» **Source text**
No one can explain it.  It is different with everyone, but something happened.  You knew it then and even in the worst of times you will need to remember it.  When it gets tough and the Devil is on your back you are going to need to remember this.  You didn’t choose it.  He chose you.  He put the unnatural but spiritual desire in your heart.  He put a “necessity on you.”  He put the “woe on you.”  He “stirred up your heart.”  Don’t let anyone or anything rob you of that.  Don’t let yourself, a “friend”, or the Devil try to explain it away.  It is the most precious gift we have in our personal ministry and walk with God.  He called me!

 

Others can see the hand of God on my life and ministry.

He put the burden on me but He also has helped me live a life that met the   requirements of the ministry.  He gave me the ability.  I went before my pastor and he could see that in me.  A group of Godly men have examined me and they can see it.  Not only do I think that God called me but others recognize it in me.  God has placed His hand on me.  I feel very humble when I think about it but the God of Heaven has counted me worthy and put me in His ministry.  One of the wonderful things about it is that I am not the only one who thinks so.  You wouldn’t be here today unless God had impressed on others that you have been called of God.  You had to prove your call.  You had to let others see it and they did.

Pose landmark coordinates
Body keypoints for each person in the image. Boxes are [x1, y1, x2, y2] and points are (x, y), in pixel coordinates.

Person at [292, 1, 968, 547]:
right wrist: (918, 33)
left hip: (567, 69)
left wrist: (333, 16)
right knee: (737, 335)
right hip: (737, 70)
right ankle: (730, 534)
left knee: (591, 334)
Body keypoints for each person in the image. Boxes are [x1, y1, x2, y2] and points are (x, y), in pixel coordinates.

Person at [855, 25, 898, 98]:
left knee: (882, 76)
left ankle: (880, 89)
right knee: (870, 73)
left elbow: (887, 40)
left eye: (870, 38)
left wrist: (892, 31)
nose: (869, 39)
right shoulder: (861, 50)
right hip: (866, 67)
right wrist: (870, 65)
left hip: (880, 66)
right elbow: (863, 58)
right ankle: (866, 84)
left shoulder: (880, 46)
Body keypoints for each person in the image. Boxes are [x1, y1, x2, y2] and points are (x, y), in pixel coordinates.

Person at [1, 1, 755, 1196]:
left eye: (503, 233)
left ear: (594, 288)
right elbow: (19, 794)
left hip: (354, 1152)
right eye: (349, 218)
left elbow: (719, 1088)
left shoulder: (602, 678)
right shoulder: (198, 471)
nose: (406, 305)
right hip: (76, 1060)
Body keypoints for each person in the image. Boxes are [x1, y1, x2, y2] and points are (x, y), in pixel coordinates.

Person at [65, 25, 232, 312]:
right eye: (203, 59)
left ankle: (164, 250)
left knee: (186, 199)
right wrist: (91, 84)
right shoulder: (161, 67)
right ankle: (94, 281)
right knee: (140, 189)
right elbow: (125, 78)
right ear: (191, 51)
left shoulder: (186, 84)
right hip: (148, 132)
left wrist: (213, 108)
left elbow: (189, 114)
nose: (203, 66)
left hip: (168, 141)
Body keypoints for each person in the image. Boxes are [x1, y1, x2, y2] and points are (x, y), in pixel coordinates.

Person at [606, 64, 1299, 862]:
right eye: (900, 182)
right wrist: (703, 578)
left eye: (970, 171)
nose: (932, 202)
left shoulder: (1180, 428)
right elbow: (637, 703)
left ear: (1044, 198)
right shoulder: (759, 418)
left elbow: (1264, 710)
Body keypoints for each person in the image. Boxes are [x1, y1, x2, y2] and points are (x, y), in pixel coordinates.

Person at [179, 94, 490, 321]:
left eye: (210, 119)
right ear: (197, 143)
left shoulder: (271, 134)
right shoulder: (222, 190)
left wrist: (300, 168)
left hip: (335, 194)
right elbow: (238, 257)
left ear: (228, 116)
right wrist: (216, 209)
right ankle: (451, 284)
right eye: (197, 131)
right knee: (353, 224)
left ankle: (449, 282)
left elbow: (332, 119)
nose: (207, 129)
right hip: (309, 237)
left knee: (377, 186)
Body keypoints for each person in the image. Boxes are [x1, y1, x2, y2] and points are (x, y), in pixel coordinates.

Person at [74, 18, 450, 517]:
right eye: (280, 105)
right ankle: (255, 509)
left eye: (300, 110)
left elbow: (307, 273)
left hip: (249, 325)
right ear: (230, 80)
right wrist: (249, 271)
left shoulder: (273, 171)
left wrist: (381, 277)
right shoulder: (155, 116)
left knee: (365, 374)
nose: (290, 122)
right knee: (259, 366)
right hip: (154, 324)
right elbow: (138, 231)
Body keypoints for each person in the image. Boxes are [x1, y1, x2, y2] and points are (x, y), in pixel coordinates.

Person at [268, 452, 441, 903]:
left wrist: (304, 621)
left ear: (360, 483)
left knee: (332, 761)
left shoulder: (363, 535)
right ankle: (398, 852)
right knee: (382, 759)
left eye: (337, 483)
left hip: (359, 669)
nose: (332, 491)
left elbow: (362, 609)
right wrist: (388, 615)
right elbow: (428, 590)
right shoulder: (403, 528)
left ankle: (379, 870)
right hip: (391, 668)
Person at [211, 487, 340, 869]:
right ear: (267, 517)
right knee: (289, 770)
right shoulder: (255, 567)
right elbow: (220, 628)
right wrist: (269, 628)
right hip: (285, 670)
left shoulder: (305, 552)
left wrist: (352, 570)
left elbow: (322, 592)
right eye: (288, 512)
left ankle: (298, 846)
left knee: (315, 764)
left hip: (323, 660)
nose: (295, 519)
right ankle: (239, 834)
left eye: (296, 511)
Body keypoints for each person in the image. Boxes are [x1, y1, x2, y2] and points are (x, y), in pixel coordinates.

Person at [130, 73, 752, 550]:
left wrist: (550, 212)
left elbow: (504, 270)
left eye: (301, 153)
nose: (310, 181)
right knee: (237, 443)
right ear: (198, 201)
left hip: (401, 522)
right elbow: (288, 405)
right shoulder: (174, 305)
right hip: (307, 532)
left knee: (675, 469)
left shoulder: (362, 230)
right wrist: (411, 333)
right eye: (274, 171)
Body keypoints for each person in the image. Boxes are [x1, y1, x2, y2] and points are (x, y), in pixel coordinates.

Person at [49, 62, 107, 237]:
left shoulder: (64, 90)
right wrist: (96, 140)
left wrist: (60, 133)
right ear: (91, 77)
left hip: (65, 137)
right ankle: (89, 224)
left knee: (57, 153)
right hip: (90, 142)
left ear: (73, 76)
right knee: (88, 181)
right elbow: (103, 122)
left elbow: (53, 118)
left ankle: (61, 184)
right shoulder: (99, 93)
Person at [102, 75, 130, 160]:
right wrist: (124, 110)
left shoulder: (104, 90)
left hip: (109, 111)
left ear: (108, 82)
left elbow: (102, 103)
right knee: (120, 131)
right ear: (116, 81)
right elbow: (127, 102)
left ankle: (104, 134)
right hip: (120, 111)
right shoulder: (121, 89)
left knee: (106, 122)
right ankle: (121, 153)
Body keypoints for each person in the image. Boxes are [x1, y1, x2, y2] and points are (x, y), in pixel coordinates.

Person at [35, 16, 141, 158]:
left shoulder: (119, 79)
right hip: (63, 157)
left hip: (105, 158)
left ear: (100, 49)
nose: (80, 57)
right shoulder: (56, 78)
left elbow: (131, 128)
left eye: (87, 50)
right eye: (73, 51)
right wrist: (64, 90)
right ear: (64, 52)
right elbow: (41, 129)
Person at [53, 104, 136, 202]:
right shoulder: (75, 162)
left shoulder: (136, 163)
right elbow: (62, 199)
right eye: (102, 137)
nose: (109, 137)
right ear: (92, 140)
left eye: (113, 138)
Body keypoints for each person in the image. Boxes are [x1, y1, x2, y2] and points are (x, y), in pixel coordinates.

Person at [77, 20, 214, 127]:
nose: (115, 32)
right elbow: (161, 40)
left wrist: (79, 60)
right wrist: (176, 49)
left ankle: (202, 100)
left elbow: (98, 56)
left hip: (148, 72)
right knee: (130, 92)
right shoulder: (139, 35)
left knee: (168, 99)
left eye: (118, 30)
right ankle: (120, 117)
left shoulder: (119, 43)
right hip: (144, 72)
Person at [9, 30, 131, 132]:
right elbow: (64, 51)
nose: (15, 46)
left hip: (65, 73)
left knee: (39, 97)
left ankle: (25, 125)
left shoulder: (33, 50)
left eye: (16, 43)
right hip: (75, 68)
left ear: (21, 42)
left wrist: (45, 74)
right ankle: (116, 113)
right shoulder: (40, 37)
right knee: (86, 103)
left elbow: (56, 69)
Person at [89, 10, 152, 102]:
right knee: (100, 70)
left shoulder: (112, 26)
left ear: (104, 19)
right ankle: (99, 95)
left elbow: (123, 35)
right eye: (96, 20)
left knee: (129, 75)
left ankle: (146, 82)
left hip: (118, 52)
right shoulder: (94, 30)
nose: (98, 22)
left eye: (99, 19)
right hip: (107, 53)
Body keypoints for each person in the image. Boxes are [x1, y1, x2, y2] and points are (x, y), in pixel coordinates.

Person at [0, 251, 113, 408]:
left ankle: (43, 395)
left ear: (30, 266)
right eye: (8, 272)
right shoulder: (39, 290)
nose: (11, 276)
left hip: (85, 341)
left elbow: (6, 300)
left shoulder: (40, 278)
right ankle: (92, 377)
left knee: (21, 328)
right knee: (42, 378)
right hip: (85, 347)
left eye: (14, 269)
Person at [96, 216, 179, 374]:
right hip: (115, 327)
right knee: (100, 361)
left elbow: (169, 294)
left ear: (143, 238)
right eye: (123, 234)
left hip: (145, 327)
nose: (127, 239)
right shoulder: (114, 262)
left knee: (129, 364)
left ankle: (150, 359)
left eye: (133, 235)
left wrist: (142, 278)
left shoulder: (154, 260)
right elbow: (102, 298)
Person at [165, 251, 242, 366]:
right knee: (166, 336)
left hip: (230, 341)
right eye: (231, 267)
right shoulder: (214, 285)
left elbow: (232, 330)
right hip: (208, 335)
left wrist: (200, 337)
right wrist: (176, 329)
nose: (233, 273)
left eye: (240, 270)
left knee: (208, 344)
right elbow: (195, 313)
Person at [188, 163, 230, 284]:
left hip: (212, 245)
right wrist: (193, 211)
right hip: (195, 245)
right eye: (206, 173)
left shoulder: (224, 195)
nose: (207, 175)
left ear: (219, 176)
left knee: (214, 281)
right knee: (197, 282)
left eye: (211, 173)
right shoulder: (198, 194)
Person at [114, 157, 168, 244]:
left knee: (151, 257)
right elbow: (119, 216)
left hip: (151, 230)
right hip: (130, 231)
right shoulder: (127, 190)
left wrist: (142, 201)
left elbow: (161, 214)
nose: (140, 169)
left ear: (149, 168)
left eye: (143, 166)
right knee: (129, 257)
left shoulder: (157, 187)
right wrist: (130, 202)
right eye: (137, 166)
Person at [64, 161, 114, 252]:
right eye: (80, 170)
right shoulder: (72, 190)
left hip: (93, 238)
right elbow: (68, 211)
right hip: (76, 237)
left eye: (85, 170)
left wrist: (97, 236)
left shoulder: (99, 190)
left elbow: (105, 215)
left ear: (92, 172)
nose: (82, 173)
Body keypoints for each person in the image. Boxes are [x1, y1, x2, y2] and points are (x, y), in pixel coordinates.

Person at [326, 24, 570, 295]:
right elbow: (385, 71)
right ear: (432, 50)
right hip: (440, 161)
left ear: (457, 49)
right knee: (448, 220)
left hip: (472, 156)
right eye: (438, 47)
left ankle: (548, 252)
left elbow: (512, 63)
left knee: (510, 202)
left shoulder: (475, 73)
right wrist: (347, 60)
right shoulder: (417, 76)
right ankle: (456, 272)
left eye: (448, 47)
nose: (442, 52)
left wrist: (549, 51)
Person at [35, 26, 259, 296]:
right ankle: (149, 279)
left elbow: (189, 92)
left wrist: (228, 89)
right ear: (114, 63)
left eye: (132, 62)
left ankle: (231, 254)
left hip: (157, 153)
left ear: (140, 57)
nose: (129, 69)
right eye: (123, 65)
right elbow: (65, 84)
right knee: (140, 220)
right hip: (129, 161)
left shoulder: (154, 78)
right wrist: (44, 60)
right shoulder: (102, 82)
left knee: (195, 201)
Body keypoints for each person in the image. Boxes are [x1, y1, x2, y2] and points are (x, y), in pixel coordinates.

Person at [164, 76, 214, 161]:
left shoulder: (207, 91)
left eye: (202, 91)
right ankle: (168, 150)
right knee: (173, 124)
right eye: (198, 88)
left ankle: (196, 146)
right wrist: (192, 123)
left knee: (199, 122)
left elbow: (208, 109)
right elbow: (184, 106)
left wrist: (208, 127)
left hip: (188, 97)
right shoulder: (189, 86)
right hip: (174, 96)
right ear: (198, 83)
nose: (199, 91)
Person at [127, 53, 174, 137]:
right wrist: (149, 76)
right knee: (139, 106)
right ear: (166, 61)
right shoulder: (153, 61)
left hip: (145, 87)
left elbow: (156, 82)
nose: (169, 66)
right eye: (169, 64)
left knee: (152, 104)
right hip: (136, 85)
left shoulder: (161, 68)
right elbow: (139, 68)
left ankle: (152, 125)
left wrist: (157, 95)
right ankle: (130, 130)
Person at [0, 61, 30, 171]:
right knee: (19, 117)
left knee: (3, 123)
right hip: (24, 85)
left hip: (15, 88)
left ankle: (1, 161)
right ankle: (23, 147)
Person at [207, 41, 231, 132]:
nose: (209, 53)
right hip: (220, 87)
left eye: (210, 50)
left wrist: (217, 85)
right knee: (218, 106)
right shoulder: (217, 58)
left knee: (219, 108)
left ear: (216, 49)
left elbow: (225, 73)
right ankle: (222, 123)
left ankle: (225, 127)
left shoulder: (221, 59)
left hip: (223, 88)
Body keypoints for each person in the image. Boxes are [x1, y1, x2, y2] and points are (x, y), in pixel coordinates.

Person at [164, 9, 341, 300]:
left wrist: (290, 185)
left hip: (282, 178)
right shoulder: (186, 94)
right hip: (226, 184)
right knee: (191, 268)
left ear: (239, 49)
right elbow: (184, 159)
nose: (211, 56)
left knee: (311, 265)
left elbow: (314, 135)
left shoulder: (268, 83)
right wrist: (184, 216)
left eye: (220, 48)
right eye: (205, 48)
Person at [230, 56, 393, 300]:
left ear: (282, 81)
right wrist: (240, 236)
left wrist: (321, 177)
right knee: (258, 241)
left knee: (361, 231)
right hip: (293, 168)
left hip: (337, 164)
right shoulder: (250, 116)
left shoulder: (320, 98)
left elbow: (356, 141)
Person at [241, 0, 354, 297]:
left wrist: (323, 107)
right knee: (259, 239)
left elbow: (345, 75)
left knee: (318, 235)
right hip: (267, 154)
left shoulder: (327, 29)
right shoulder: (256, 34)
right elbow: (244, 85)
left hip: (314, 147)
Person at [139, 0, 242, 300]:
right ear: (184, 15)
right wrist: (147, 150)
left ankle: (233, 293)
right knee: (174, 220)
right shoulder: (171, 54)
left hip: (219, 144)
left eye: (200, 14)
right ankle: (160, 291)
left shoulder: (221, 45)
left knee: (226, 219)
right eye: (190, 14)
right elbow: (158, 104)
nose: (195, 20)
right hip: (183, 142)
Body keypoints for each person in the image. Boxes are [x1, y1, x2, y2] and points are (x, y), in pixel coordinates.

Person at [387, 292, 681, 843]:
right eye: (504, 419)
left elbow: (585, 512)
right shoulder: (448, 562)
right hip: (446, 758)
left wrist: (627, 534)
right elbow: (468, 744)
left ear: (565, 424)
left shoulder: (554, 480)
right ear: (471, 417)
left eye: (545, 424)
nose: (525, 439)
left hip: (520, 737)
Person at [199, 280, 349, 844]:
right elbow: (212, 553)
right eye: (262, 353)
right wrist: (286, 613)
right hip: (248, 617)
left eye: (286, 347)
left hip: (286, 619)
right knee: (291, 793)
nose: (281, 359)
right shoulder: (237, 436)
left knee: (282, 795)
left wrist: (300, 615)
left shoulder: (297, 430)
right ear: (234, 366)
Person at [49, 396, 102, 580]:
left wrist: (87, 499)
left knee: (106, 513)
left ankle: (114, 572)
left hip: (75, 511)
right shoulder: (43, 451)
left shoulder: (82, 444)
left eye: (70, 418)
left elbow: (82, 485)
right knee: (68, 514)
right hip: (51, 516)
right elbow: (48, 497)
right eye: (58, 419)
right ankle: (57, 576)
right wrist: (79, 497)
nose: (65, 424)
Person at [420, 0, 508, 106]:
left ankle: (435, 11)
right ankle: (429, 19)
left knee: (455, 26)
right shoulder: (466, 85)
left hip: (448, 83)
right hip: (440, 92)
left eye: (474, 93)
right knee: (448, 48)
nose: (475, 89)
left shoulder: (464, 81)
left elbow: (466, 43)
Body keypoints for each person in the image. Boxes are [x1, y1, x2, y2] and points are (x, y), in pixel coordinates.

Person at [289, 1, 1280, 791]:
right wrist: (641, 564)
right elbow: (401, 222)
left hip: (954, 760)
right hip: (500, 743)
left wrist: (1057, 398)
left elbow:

» **What to do**
Copy out the full passage above about being called by God to the ministry, word for word.

» **Response below**
No one can explain it.  It is different with everyone, but something happened.  You knew it then and even in the worst of times you will need to remember it.  When it gets tough and the Devil is on your back you are going to need to remember this.  You didn’t choose it.  He chose you.  He put the unnatural but spiritual desire in your heart.  He put a “necessity on you.”  He put the “woe on you.”  He “stirred up your heart.”  Don’t let anyone or anything rob you of that.  Don’t let yourself, a “friend”, or the Devil try to explain it away.  It is the most precious gift we have in our personal ministry and walk with God.  He called me!

 

Others can see the hand of God on my life and ministry.

He put the burden on me but He also has helped me live a life that met the   requirements of the ministry.  He gave me the ability.  I went before my pastor and he could see that in me.  A group of Godly men have examined me and they can see it.  Not only do I think that God called me but others recognize it in me.  God has placed His hand on me.  I feel very humble when I think about it but the God of Heaven has counted me worthy and put me in His ministry.  One of the wonderful things about it is that I am not the only one who thinks so.  You wouldn’t be here today unless God had impressed on others that you have been called of God.  You had to prove your call.  You had to let others see it and they did.